═══ ENTRIES PROVIDED

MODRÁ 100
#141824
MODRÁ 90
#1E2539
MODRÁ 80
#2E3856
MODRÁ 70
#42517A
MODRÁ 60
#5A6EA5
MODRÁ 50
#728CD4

══════

| WHAT YOU ARE ASKED TO DO |
Looking at the data above, show all lines where the word "MODRÁ" occurs.

| TASK OUTPUT |
MODRÁ 100
MODRÁ 90
MODRÁ 80
MODRÁ 70
MODRÁ 60
MODRÁ 50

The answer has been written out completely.